- [What you need to do] From the data that follows, print exactly the lines starting at the one containing "[^23]: Tuhaf al-Uqul, P 295" and ending at the one containing "[^33]: Tuhuf al-Uqul, P 294"; include both of them and nothing more.

- [Data under study]
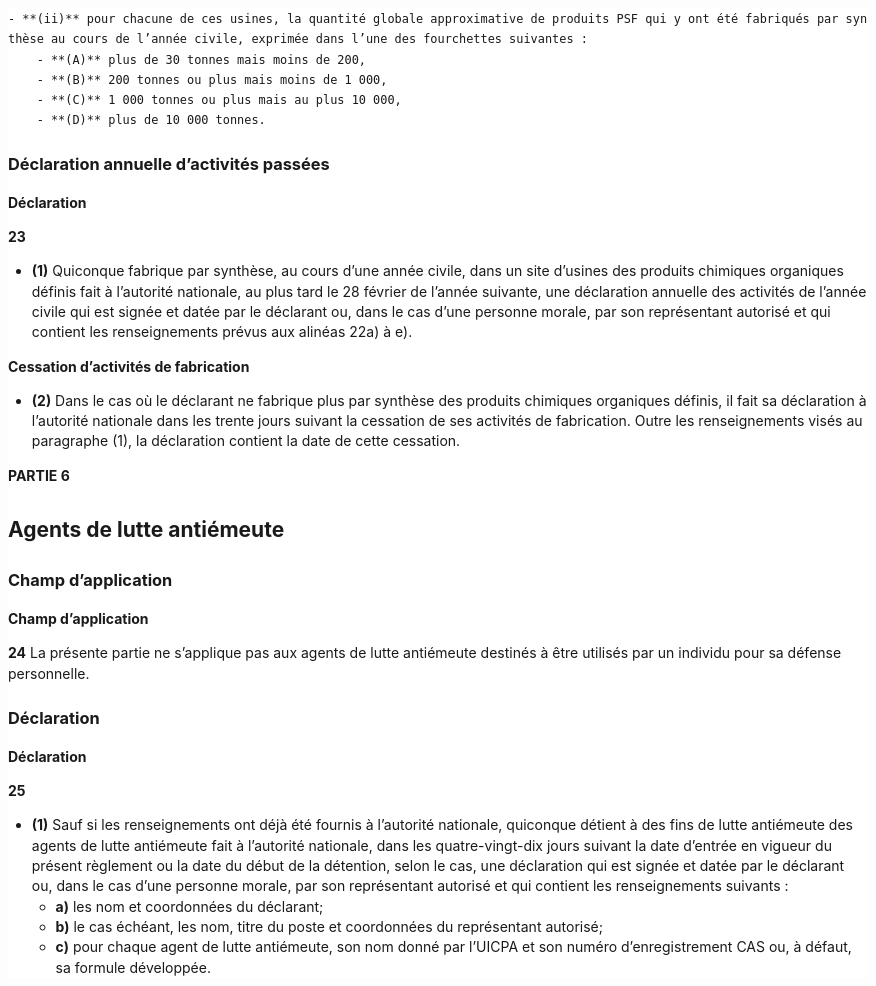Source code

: 	- **(ii)** pour chacune de ces usines, la quantité globale approximative de produits PSF qui y ont été fabriqués par synthèse au cours de l’année civile, exprimée dans l’une des fourchettes suivantes :
		- **(A)** plus de 30 tonnes mais moins de 200,
		- **(B)** 200 tonnes ou plus mais moins de 1 000,
		- **(C)** 1 000 tonnes ou plus mais au plus 10 000,
		- **(D)** plus de 10 000 tonnes.




### Déclaration annuelle d’activités passées



**Déclaration**

**23** 

- **(1)** Quiconque fabrique par synthèse, au cours d’une année civile, dans un site d’usines des produits chimiques organiques définis fait à l’autorité nationale, au plus tard le 28 février de l’année suivante, une déclaration annuelle des activités de l’année civile qui est signée et datée par le déclarant ou, dans le cas d’une personne morale, par son représentant autorisé et qui contient les renseignements prévus aux alinéas 22a) à e).

**Cessation d’activités de fabrication**

- **(2)** Dans le cas où le déclarant ne fabrique plus par synthèse des produits chimiques organiques définis, il fait sa déclaration à l’autorité nationale dans les trente jours suivant la cessation de ses activités de fabrication. Outre les renseignements visés au paragraphe (1), la déclaration contient la date de cette cessation.




**PARTIE 6** 
## Agents de lutte antiémeute



### Champ d’application



**Champ d’application**

**24** La présente partie ne s’applique pas aux agents de lutte antiémeute destinés à être utilisés par un individu pour sa défense personnelle.




### Déclaration



**Déclaration**

**25** 

- **(1)** Sauf si les renseignements ont déjà été fournis à l’autorité nationale, quiconque détient à des fins de lutte antiémeute des agents de lutte antiémeute fait à l’autorité nationale, dans les quatre-vingt-dix jours suivant la date d’entrée en vigueur du présent règlement ou la date du début de la détention, selon le cas, une déclaration qui est signée et datée par le déclarant ou, dans le cas d’une personne morale, par son représentant autorisé et qui contient les renseignements suivants :
	- **a)** les nom et coordonnées du déclarant;
	- **b)** le cas échéant, les nom, titre du poste et coordonnées du représentant autorisé;
	- **c)** pour chaque agent de lutte antiémeute, son nom donné par l’UICPA et son numéro d’enregistrement CAS ou, à défaut, sa formule développée.
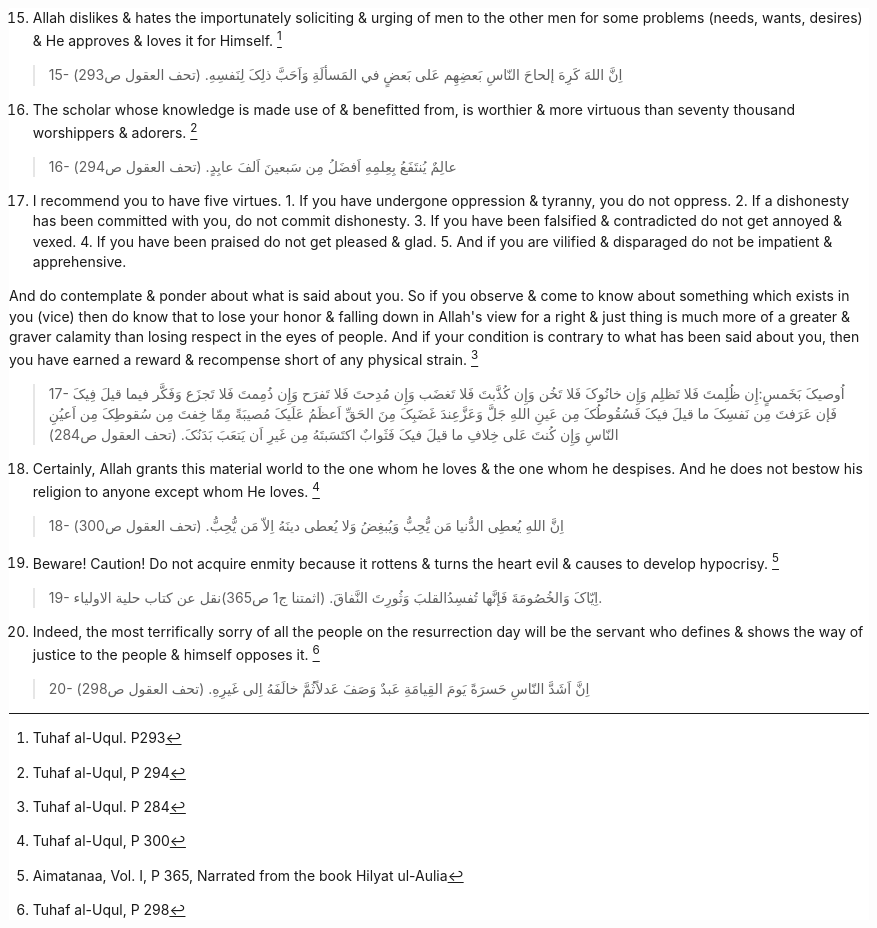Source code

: 15. Allah dislikes & hates the importunately soliciting & urging of men
to the other men for some problems (needs, wants, desires) & He approves
& Ioves it for Himself. [^15]

> 15- اِنَّ اللهَ کَرِهَ إلحاحَ النّاسِ بَعضِهِم عَلی بَعضٍ في
> المَسألَةِ وَاَحَبَّ ذلِکَ لِنَفسِهِ. (تحف العقول ص293)

16. The scholar whose knowledge is made use of & benefitted from, is
worthier & more virtuous than seventy thousand worshippers & adorers.
[^16]

> 16- عالِمٌ يُنتَفَعُ بِعِلمِهِ اَفضَلُ مِن سَبعينَ اَلفَ عابِدٍ. (تحف
> العقول ص294)

17. I recommend you to have five virtues. 1. If you have undergone
oppression & tyranny, you do not oppress. 2. If a dishonesty has been
committed with you, do not commit dishonesty. 3. If you have been
falsified & contradicted do not get annoyed & vexed. 4. If you have been
praised do not get pleased & glad. 5. And if you are vilified &
disparaged do not be impatient & apprehensive.

And do contemplate & ponder about what is said about you. So if you
observe & come to know about something which exists in you (vice) then
do know that to lose your honor & falling down in Allah's view for a
right & just thing is much more of a greater & graver calamity than
losing respect in the eyes of people. And if your condition is contrary
to what has been said about you, then you have earned a reward &
recompense short of any physical strain. [^17]

> 17- اُوصيکَ بَخَمسٍ:إِن ظُلِمتَ فَلا تَظلِم وَإِن خانُوکَ فَلا تَخُن
> وَإِن کُذَّبتَ فَلا تَغضَب وَإِن مُدِحتَ فَلا تَفرَح وَإِن ذُمِمتَ
> فَلا تَجزَع وَفَکَّر فيما قيلَ فِيکَ فَإن عَرَفتَ مِن نَفسِکَ ما قيلَ
> فيکَ فَسُقُوطُکَ مِن عَينِ اللهِ جَلَّ وَعَزَّعِندَ غَضَبِکَ مِنَ
> الحَقِّ اَعظَمُ عَلَيکَ مُصيبَةً مِمّا خِفتَ مِن سُقوطِکَ مِن اَعيُنِ
> النّاسِ وَإِن کُنتَ عَلی خِلافِ ما قيلَ فيکَ فَثَوابٌ اکتَسَبتَهُ مِن
> غَيرِ اَن يَتعَبَ بَدَنُکَ. (تحف العقول ص284)

18. Certainly, Allah grants this material world to the one whom he loves
& the one whom he despises. And he does not bestow his religion to
anyone except whom He loves. [^18]

> 18- اِنَّ اللهِ يُعطِی الدُّنيا مَن يُّحِبُّ وَيُبغِضُ وَلا يُعطی
> دينَهُ اِلاّ مَن يُّحِبُّ. (تحف العقول ص300)

19. Beware! Caution! Do not acquire enmity because it rottens & turns
the heart evil & causes to develop hypocrisy. [^19]

> 19- اِيّاکَ وَالخُصُومَةَ فَإنَّها تُفسِدُالقلبَ وَثُورِتَ النَّفاقَ.
> (اثمتنا ج1 ص365)نقل عن کتاب حلية الاولياء.

20. Indeed, the most terrifically sorry of all the people on the
resurrection day will be the servant who defines & shows the way of
justice to the people & himself opposes it. [^20]

> 20- اِنَّ اَشَدَّ النّاسِ حَسرَةً يَومَ القِيامَةِ عَبدٌ وَصَفَ
> عَدلاًثُمَّ خالَفَهُ اِلی غَيرِهِ. (تحف العقول ص298)


[^1]: Bihar ul-Anwar Vol. 75, P 375
[^2]: Wasail ul-Shia Vol. 1, P 14
[^3]: Mishkat ul-Anwar, P 51
[^4]: Wasail ul-Shia. Vol. 1. P 91
[^5]: Tuhaf al-Uqul. P 284
[^6]: Usool al Kafi. Vol. 2. P 23
[^7]: Usool al Kafi. Vol. I, P 375
[^8]: Usool al Kafi. Vol. 2. P 124
[^9]: Usool al Kafi Vol. 2. P 84
[^10]: Usool al Kafi. Vol. 2. P 234
[^11]: Surah Mutafafin -Verse: 14, Bihar ul-Anwar, Vol. 73, P 332
[^12]: Bihar ul-Anwar. Vol. 99. P 125
[^13]: Tuhaf al-Uqul. P 292
[^14]: Tuhaf al-Uqul, P 293
[^15]: Tuhaf al-Uqul. P293
[^16]: Tuhaf al-Uqul, P 294
[^17]: Tuhaf al-Uqul. P 284
[^18]: Tuhaf al-Uqul, P 300
[^19]: Aimatanaa, Vol. I, P 365, Narrated from the book Hilyat ul-Aulia
[^20]: Tuhaf al-Uqul, P 298
[^21]: Tuhaf al-Uqul, P 285
[^22]: Tuhaf al-Uqul, P 294
[^23]: Tuhaf al-Uqul, P 295
[^24]: Tuhaf al-Uqul, P 295
[^25]: Tuhaf al-Uqul, P 296
[^26]: Tuhaf al-Uqul, P296
[^27]: Tuhaf al-Uqul, P 298
[^28]: Tuhaf al-Uqul, P 300
[^29]: Usool e Kafi, Vol. 1, P 375
[^30]: Bihar ul-AnwarVol. 78, P 188
[^31]: Tuhaf al-Uqul, P 287
[^32]: Kitab ul-Khisal Vol. 1, P 112
[^33]: Tuhuf al-Uqul, P 294
[^34]: Usool e Kafi Vol. 2. P 14.3) (chapter Hurry, about the good deeds
[^35]: Tuhuf al-Uqul, P 299)
[^36]: Usool e Kafi Vol. 2, P 89)
[^37]: Furoo ul Kafi Vol. 5. P 147) (chapter pomp & show Hadith, 12)
[^38]: Tuhuf al-Uqul, P 297
[^39]: Bihar Al Anwar Vol. 72. P 2.37
[^40]: Tuhuf al-Uqul. P .300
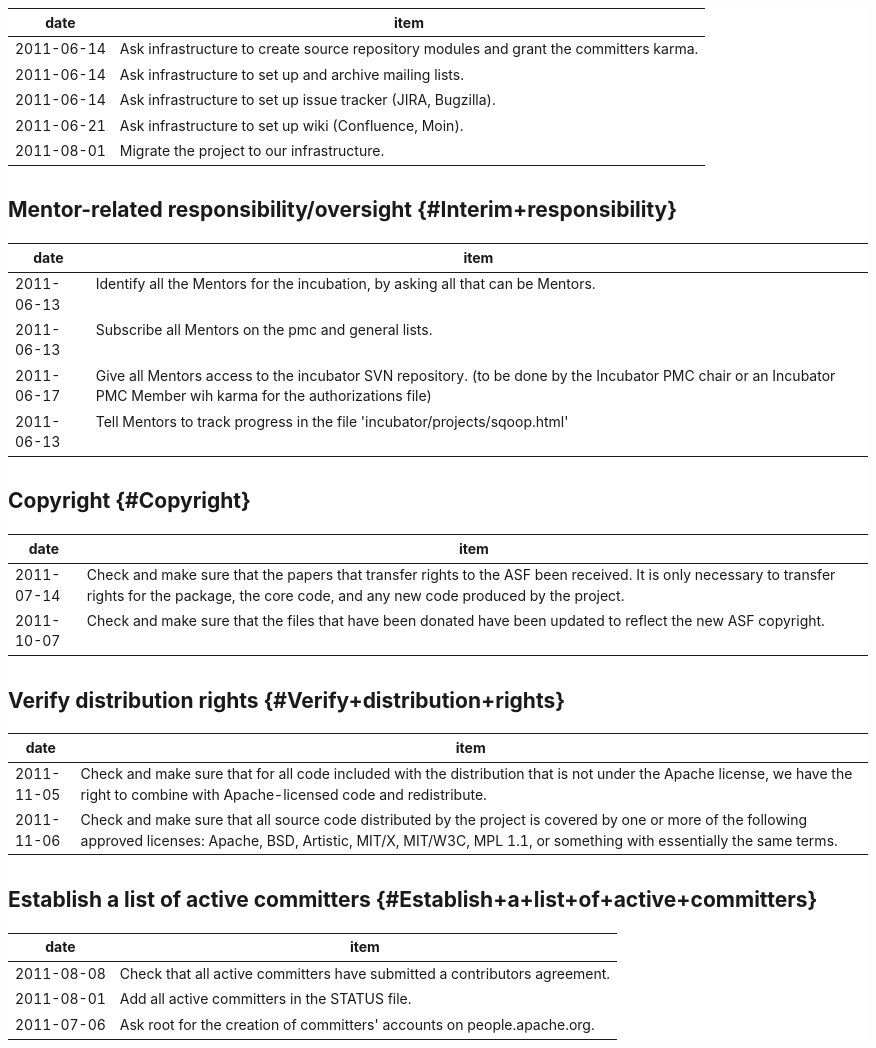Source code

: | date | item |
|------|------|
| 2011-06-14 | Ask infrastructure to create source repository modules and grant the committers karma. |
| 2011-06-14 | Ask infrastructure to set up and archive mailing lists. |
| 2011-06-14 | Ask infrastructure to set up issue tracker (JIRA, Bugzilla). |
| 2011-06-21 | Ask infrastructure to set up wiki (Confluence, Moin). |
| 2011-08-01 | Migrate the project to our infrastructure. |

## Mentor-related responsibility/oversight {#Interim+responsibility}

| date | item |
|------|------|
| 2011-06-13 | Identify all the Mentors for the incubation, by asking all that can be Mentors. |
| 2011-06-13 | Subscribe all Mentors on the pmc and general lists. |
| 2011-06-17 | Give all Mentors access to the incubator SVN repository. (to be done by the Incubator PMC chair or an Incubator PMC Member wih karma for the authorizations file) |
| 2011-06-13 | Tell Mentors to track progress in the file 'incubator/projects/sqoop.html' |

## Copyright {#Copyright}

| date | item |
|------|------|
| 2011-07-14 | Check and make sure that the papers that transfer rights to the ASF been received. It is only necessary to transfer rights for the package, the core code, and any new code produced by the project. |
| 2011-10-07 | Check and make sure that the files that have been donated have been updated to reflect the new ASF copyright. |

## Verify distribution rights {#Verify+distribution+rights}

| date | item |
|------|------|
| 2011-11-05 | Check and make sure that for all code included with the distribution that is not under the Apache license, we have the right to combine with Apache-licensed code and redistribute. |
| 2011-11-06 | Check and make sure that all source code distributed by the project is covered by one or more of the following approved licenses: Apache, BSD, Artistic, MIT/X, MIT/W3C, MPL 1.1, or something with essentially the same terms. |

## Establish a list of active committers {#Establish+a+list+of+active+committers}

| date | item |
|------|------|
| 2011-08-08 | Check that all active committers have submitted a contributors agreement. |
| 2011-08-01 | Add all active committers in the STATUS file. |
| 2011-07-06 | Ask root for the creation of committers' accounts on people.apache.org. |
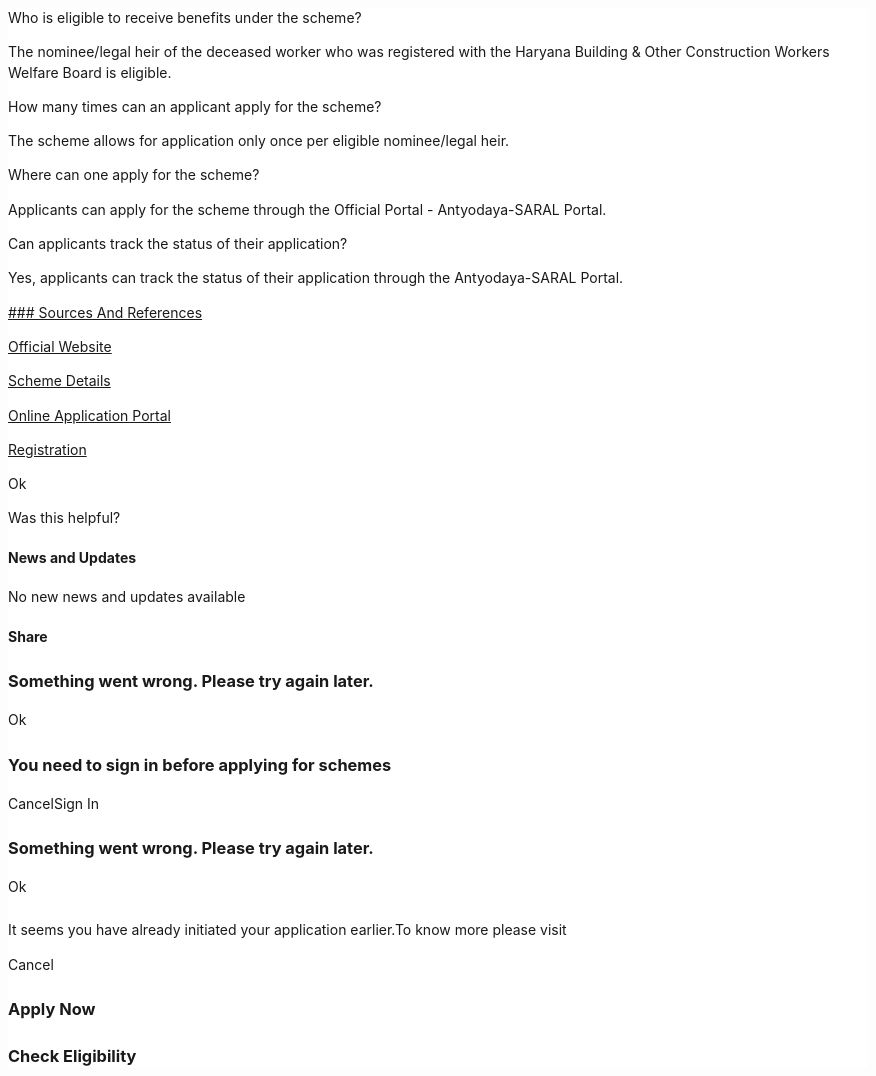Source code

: Who is eligible to receive benefits under the scheme?

The nominee/legal heir of the deceased worker who was registered with the Haryana Building & Other Construction Workers Welfare Board is eligible.

How many times can an applicant apply for the scheme?

The scheme allows for application only once per eligible nominee/legal heir.

Where can one apply for the scheme?

Applicants can apply for the scheme through the Official Portal - Antyodaya-SARAL Portal.

Can applicants track the status of their application?

Yes, applicants can track the status of their application through the Antyodaya-SARAL Portal.

[### Sources And References](https://www.myscheme.gov.in/schemes/mmssydfahbocwwb#sources)

[Official Website](https://hrylabour.gov.in/bocw/settings/schemeDetail/156)

[Scheme Details](https://kms.saralharyana.nic.in/ViewDoc?Id=kipWOzbQUKLuSuAasH+0SA%3d%3d)

[Online Application Portal](https://saralharyana.gov.in/)

[Registration](https://hrylabour.gov.in/bocw/Basicinfo/bocw_terms)

Ok

Was this helpful?

#### News and Updates

No new news and updates available

#### Share

### Something went wrong. Please try again later.

Ok

### 

### You need to sign in before applying for schemes

CancelSign In

### Something went wrong. Please try again later.

Ok

### 

It seems you have already initiated your application earlier.To know more please visit

Cancel

### Apply Now

### Check Eligibility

- [Reply to the task]
[^23]: Tuhaf al-Uqul, P 295
[^24]: Tuhaf al-Uqul, P 295
[^25]: Tuhaf al-Uqul, P 296
[^26]: Tuhaf al-Uqul, P296
[^27]: Tuhaf al-Uqul, P 298
[^28]: Tuhaf al-Uqul, P 300
[^29]: Usool e Kafi, Vol. 1, P 375
[^30]: Bihar ul-AnwarVol. 78, P 188
[^31]: Tuhaf al-Uqul, P 287
[^32]: Kitab ul-Khisal Vol. 1, P 112
[^33]: Tuhuf al-Uqul, P 294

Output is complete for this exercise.